The listing is to be printed word for word, pictures omitted.

◆ **DATASET EXTRACT**:
+ + + +
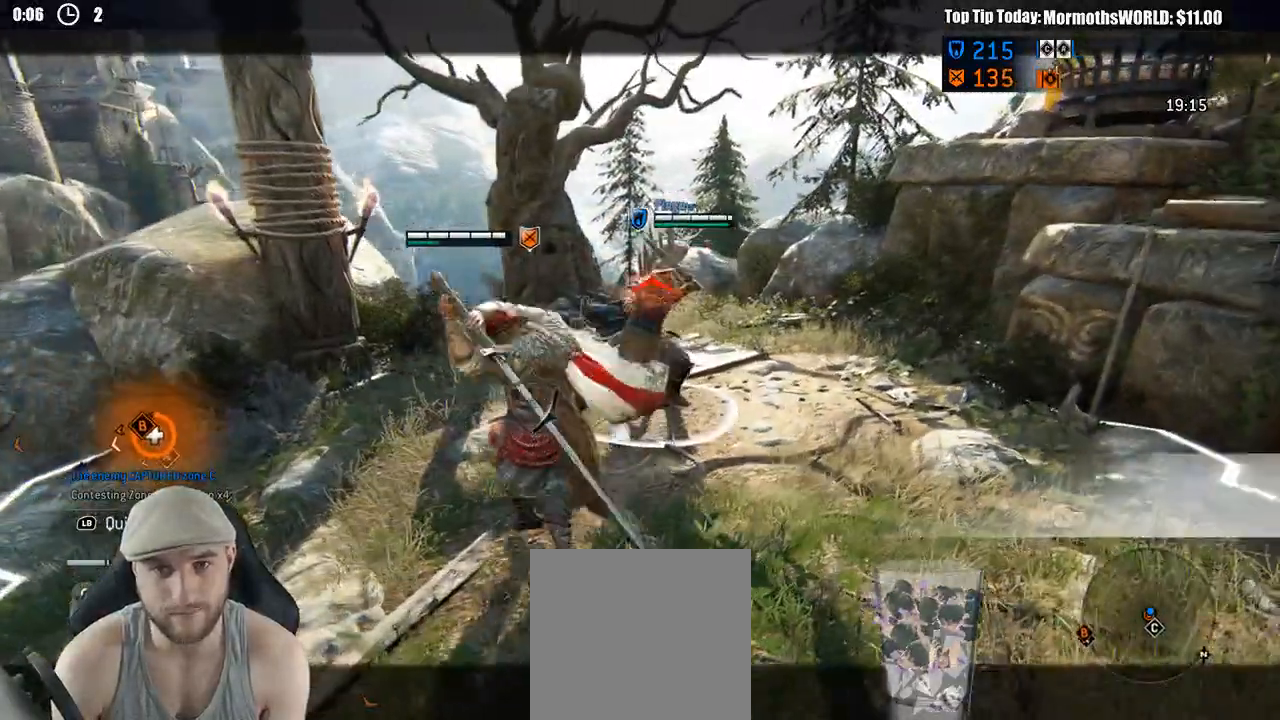
{"buttons": ["L2", "R3"], "left_stick": "up", "right_stick": "up", "events": [[267, "left_stick", "left"], [400, "left_stick", "up"], [400, "right_stick", "up"], [467, "R3", "down"]]}
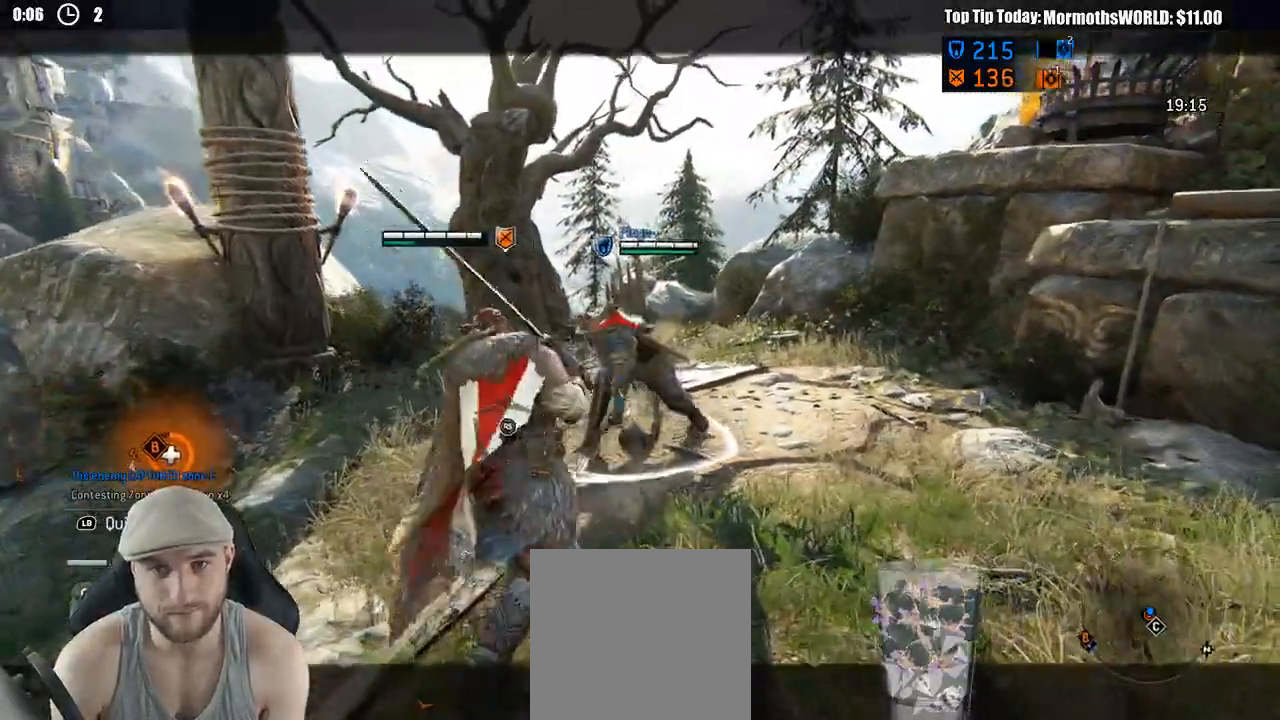
{"buttons": ["L2", "R3"], "left_stick": "right", "right_stick": "left", "events": [[167, "left_stick", "down-right"], [317, "R3", "up"], [317, "right_stick", "left"], [483, "R3", "down"], [500, "left_stick", "right"]]}
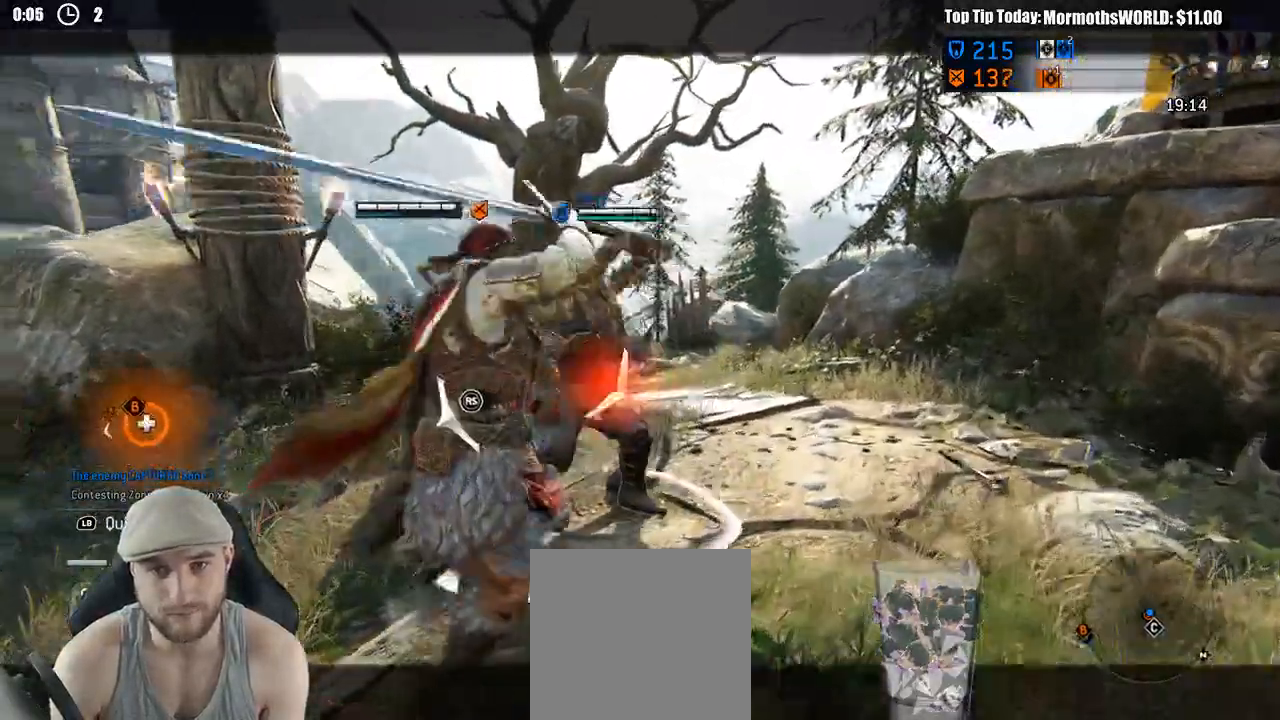
{"buttons": ["L2"], "left_stick": "right", "right_stick": "center"}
+ + + +
◆ **TASK RESULT**:
{"buttons": ["L2", "R3"], "left_stick": "up", "right_stick": "up", "events": [[267, "left_stick", "left"], [400, "left_stick", "up"], [400, "right_stick", "up"], [467, "R3", "down"]]}
{"buttons": ["L2", "R3"], "left_stick": "right", "right_stick": "left", "events": [[167, "left_stick", "down-right"], [317, "R3", "up"], [317, "right_stick", "left"], [483, "R3", "down"], [500, "left_stick", "right"]]}
{"buttons": ["L2"], "left_stick": "right", "right_stick": "center"}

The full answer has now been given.